**The data:**
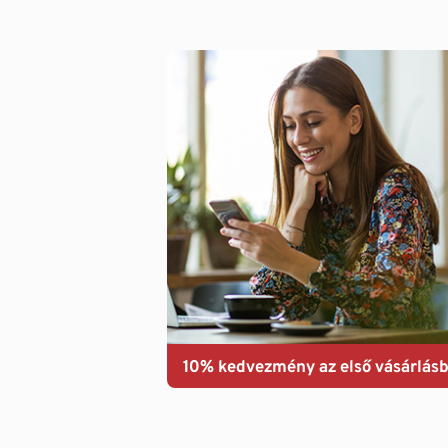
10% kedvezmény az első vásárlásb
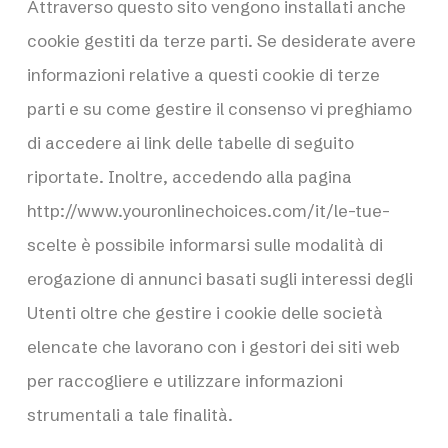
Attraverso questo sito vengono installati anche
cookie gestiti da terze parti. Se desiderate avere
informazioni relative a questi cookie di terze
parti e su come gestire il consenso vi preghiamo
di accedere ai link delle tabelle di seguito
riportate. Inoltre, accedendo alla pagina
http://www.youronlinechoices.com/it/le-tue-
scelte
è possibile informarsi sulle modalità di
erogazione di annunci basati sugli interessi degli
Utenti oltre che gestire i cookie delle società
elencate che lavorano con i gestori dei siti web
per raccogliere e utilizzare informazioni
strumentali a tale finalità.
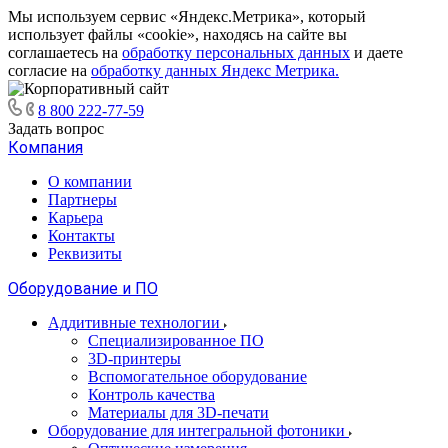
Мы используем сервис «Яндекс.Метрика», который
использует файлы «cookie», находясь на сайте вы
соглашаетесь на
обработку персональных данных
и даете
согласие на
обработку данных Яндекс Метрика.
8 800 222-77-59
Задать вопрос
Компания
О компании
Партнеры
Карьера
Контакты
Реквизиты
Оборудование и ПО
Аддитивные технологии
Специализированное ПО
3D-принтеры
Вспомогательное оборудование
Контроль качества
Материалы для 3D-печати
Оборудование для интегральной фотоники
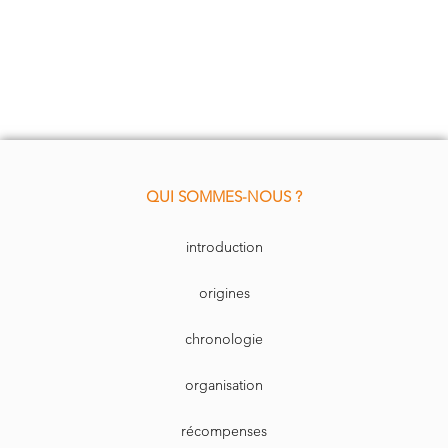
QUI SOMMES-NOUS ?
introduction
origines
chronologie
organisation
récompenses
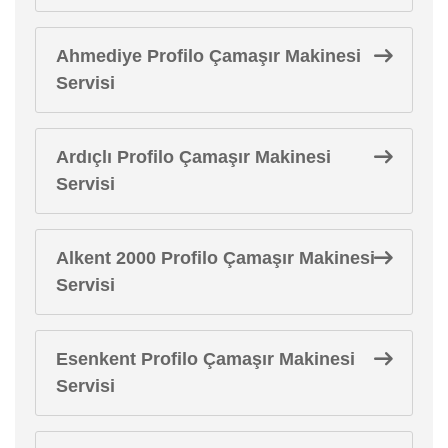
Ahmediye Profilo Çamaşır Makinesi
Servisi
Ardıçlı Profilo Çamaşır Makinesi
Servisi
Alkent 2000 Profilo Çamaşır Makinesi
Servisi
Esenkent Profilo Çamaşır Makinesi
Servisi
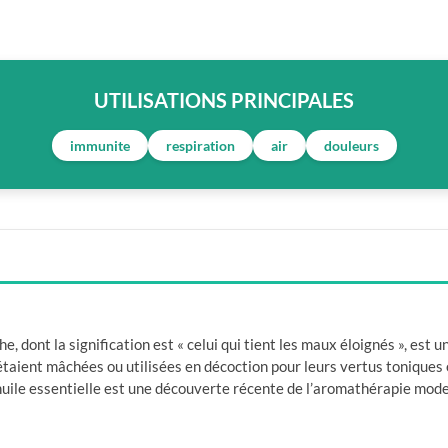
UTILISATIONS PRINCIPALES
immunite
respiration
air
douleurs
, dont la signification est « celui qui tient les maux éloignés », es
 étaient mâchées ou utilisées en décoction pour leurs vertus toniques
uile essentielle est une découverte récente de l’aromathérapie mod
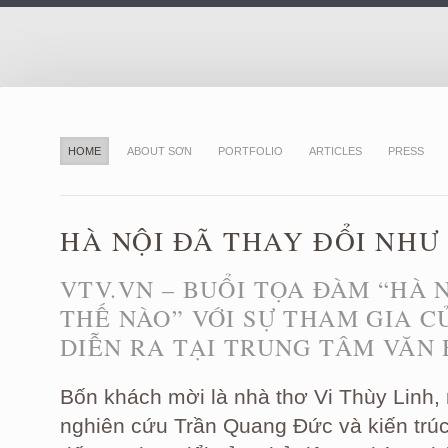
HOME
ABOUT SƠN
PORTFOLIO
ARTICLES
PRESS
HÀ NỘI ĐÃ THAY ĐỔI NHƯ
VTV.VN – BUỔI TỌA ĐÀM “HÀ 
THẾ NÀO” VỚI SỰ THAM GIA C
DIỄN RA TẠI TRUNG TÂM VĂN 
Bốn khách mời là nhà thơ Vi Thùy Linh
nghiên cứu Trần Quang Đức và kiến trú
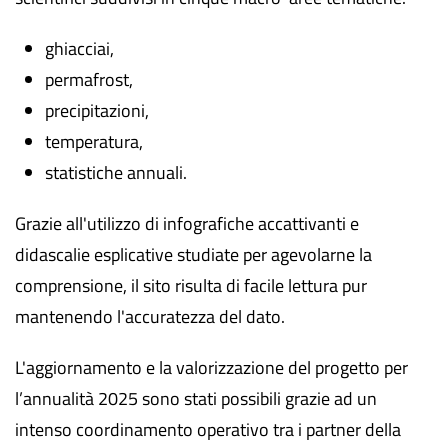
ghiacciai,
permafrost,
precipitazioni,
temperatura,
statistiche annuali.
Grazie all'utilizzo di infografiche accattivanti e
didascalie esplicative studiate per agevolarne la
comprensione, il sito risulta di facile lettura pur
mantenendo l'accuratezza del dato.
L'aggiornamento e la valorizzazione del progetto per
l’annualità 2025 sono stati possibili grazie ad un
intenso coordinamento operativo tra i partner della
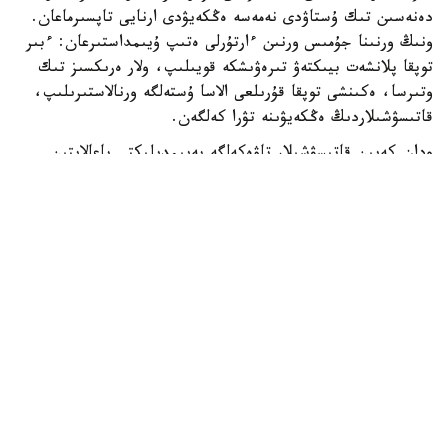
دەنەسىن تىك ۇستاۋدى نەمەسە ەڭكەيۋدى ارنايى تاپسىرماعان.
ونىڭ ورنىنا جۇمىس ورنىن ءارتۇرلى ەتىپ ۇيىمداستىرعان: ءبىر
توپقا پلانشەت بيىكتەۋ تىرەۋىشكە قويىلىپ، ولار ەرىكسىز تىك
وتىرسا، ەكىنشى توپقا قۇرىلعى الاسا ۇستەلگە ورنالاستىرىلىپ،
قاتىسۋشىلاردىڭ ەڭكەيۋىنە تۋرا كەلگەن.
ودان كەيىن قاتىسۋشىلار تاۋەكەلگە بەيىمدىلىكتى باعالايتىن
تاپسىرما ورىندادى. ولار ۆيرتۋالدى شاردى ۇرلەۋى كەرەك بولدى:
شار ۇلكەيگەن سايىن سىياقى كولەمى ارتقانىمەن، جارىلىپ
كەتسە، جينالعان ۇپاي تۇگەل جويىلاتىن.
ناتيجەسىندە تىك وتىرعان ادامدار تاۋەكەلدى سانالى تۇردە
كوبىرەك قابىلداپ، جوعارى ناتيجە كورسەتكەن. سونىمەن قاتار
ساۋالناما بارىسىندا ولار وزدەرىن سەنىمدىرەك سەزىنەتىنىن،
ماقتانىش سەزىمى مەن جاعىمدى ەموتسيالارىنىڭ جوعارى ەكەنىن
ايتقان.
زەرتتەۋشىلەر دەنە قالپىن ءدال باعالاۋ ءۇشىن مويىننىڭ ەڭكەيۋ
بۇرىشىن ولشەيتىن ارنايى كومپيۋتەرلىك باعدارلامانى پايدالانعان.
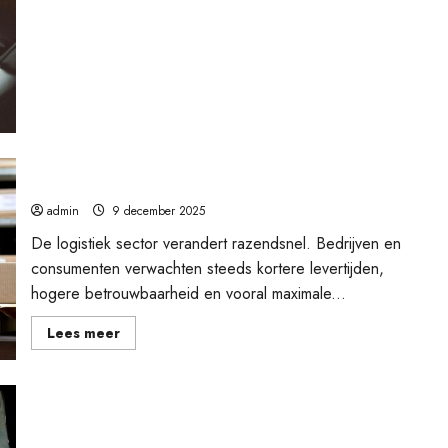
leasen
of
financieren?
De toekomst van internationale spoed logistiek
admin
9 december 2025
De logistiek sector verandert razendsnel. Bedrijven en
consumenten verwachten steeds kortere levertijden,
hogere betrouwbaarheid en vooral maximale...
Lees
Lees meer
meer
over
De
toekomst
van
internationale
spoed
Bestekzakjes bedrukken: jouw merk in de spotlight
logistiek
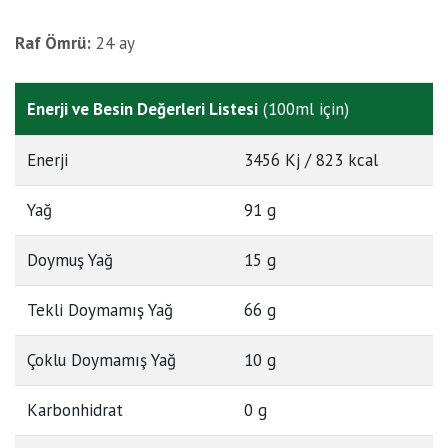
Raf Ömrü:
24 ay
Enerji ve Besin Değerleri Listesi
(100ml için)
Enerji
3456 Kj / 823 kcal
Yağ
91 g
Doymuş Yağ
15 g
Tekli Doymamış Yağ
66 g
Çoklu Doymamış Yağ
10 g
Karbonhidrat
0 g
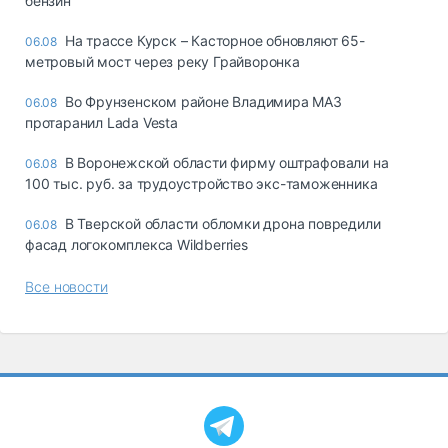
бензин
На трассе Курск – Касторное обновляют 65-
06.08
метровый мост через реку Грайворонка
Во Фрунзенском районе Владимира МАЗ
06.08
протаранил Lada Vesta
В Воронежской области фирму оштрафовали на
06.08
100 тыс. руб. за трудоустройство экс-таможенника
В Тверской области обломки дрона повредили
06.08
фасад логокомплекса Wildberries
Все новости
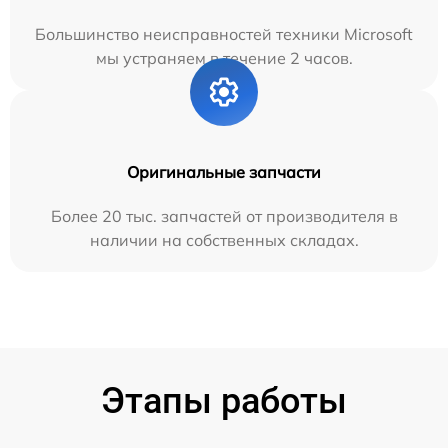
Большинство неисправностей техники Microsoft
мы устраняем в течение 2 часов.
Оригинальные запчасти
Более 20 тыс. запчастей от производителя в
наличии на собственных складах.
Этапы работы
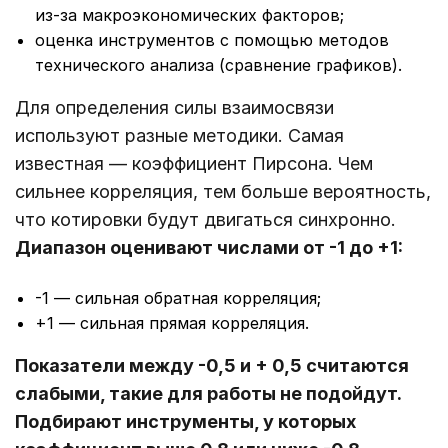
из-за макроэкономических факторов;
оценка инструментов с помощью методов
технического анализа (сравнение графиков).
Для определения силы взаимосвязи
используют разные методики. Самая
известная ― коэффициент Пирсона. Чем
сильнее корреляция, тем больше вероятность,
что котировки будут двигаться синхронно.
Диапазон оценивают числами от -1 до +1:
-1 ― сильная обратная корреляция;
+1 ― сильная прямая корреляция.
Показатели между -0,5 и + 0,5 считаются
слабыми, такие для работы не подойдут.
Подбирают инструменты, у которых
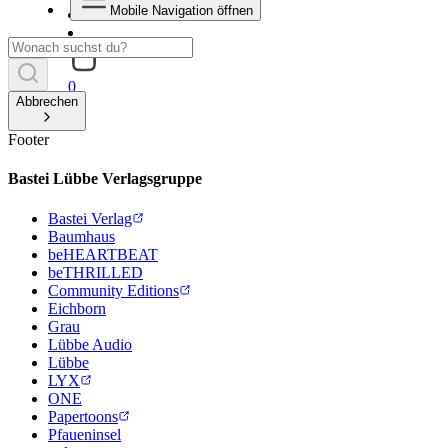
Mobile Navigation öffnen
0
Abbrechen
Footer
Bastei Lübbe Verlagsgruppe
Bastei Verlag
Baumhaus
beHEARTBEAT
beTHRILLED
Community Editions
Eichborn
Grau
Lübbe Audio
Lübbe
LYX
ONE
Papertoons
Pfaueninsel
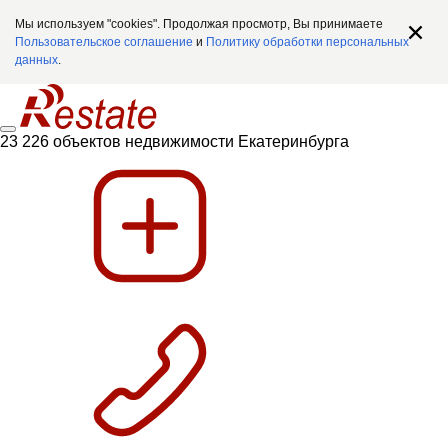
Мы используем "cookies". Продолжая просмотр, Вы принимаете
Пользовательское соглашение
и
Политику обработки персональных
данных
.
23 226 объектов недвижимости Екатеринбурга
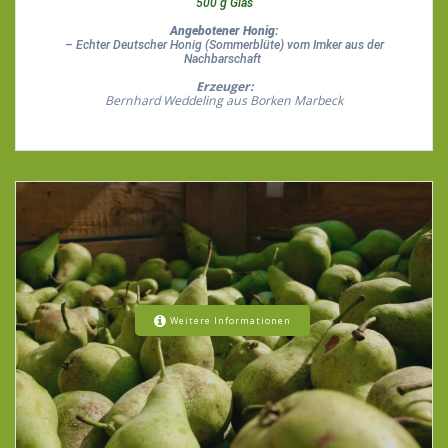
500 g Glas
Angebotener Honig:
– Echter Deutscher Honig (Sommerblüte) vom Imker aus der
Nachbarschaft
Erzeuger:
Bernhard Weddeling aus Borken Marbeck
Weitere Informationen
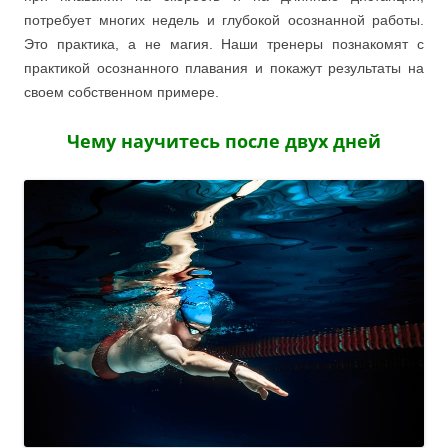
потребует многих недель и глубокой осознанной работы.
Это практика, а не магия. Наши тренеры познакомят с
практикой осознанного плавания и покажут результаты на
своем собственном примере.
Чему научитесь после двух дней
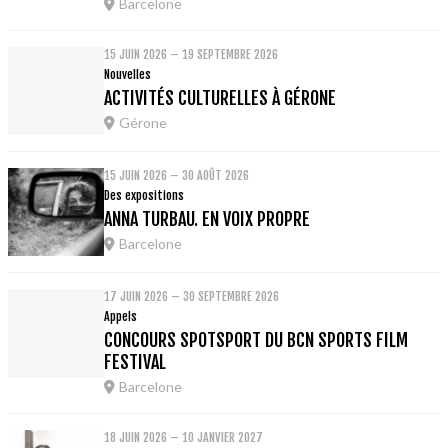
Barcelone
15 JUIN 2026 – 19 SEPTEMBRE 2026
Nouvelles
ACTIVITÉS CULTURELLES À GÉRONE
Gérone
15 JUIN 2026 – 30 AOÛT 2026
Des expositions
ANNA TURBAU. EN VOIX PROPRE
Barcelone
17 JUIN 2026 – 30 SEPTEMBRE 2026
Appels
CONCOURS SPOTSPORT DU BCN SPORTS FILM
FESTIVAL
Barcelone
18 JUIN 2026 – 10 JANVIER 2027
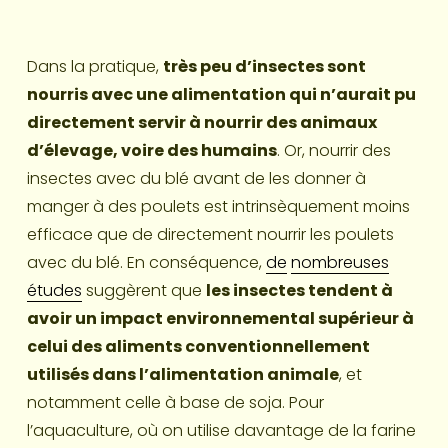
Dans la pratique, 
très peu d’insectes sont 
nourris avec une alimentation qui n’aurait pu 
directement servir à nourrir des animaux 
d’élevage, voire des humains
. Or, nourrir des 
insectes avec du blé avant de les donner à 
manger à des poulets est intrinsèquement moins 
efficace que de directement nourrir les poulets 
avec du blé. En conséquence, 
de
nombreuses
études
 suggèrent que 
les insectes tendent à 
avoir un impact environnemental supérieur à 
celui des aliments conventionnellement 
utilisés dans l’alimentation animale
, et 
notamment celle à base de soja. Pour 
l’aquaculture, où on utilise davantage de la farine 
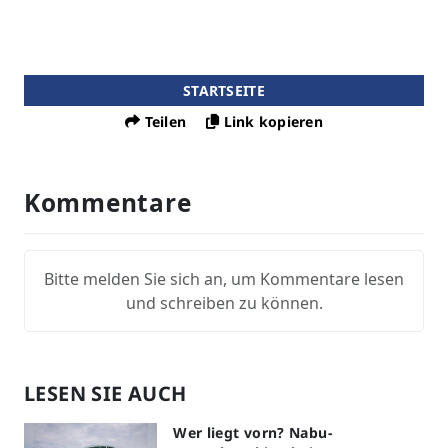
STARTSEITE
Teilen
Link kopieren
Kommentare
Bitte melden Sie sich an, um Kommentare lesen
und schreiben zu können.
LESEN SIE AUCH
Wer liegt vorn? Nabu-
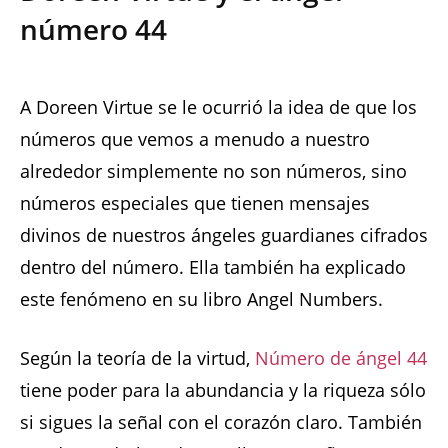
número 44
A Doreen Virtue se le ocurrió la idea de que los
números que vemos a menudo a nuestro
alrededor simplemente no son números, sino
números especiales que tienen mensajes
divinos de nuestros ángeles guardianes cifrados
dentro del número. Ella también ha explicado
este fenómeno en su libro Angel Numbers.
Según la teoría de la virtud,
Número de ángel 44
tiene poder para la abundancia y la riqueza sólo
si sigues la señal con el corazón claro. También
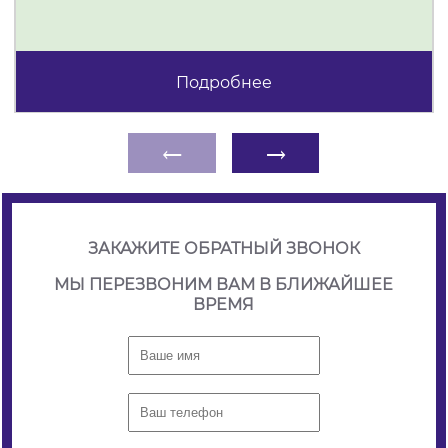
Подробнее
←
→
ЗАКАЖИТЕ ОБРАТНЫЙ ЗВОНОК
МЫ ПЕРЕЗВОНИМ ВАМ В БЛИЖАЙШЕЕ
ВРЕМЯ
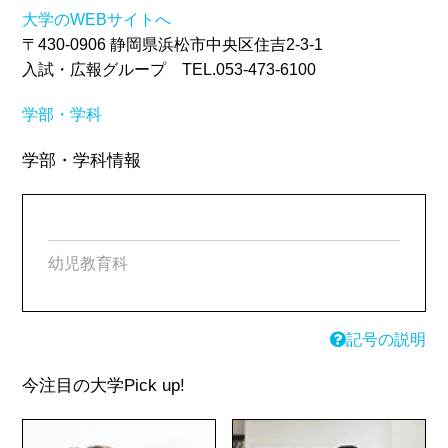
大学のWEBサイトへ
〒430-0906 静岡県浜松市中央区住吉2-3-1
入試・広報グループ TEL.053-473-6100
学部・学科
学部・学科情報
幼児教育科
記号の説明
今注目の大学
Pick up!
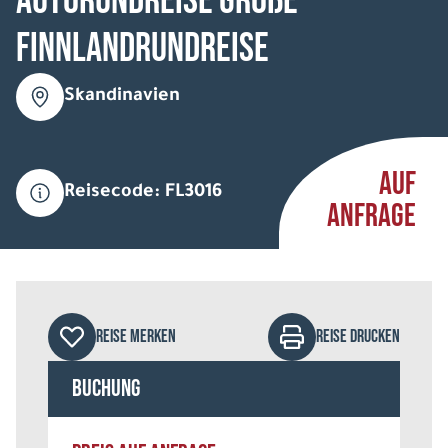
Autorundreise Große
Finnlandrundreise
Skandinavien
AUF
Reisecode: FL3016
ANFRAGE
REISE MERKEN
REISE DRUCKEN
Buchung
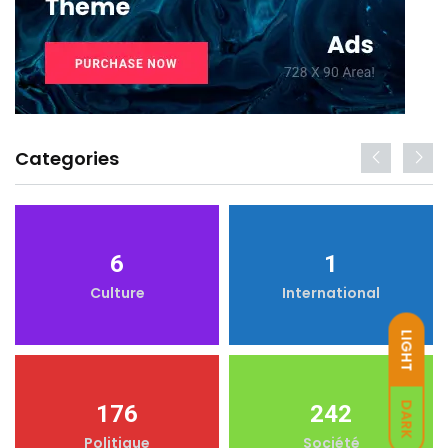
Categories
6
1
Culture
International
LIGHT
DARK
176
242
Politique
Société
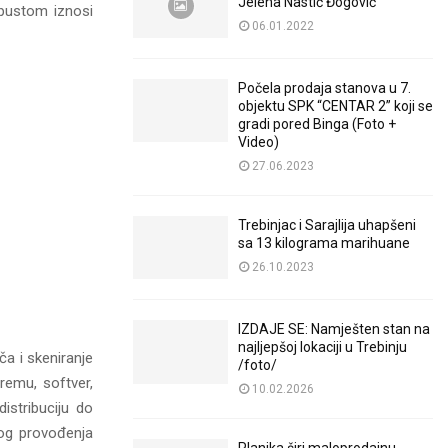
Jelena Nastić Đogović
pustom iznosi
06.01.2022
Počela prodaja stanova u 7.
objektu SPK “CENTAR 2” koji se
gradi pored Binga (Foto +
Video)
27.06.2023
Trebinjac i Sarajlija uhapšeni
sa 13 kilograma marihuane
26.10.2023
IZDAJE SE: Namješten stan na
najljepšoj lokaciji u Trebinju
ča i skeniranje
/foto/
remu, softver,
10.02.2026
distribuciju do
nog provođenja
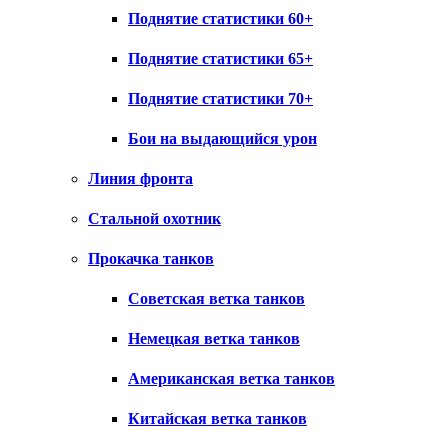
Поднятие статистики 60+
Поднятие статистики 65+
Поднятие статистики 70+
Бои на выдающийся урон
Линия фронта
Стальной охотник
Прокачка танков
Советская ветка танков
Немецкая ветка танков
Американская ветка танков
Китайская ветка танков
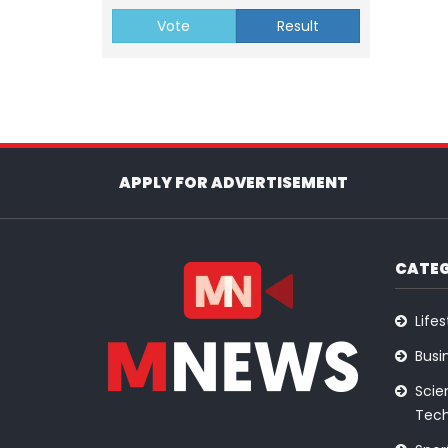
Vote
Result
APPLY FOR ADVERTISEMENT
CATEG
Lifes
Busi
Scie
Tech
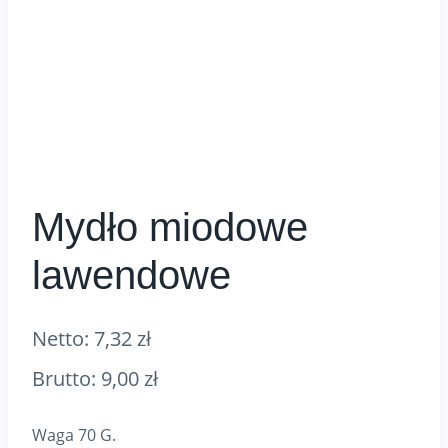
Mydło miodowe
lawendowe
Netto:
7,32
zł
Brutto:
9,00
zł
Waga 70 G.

**What the exercise asks:**
Please copy out the text of the listing above, beginning at the line that contains "потребует многих недель" and stopping after the line that contains "l’aquaculture, où on", with both of those lines included. Leave the pictures out of your answer.

**Answer for the task:**
потребует многих недель и глубокой осознанной работы.
Это практика, а не магия. Наши тренеры познакомят с
практикой осознанного плавания и покажут результаты на
своем собственном примере.
Чему научитесь после двух дней
Barcelone
15 JUIN 2026 – 19 SEPTEMBRE 2026
Nouvelles
ACTIVITÉS CULTURELLES À GÉRONE
Gérone
15 JUIN 2026 – 30 AOÛT 2026
Des expositions
ANNA TURBAU. EN VOIX PROPRE
Barcelone
17 JUIN 2026 – 30 SEPTEMBRE 2026
Appels
CONCOURS SPOTSPORT DU BCN SPORTS FILM
FESTIVAL
Barcelone
18 JUIN 2026 – 10 JANVIER 2027
Dans la pratique, 
très peu d’insectes sont 
nourris avec une alimentation qui n’aurait pu 
directement servir à nourrir des animaux 
d’élevage, voire des humains
. Or, nourrir des 
insectes avec du blé avant de les donner à 
manger à des poulets est intrinsèquement moins 
efficace que de directement nourrir les poulets 
avec du blé. En conséquence, 
de
nombreuses
études
 suggèrent que 
les insectes tendent à 
avoir un impact environnemental supérieur à 
celui des aliments conventionnellement 
utilisés dans l’alimentation animale
, et 
notamment celle à base de soja. Pour 
l’aquaculture, où on utilise davantage de la farine 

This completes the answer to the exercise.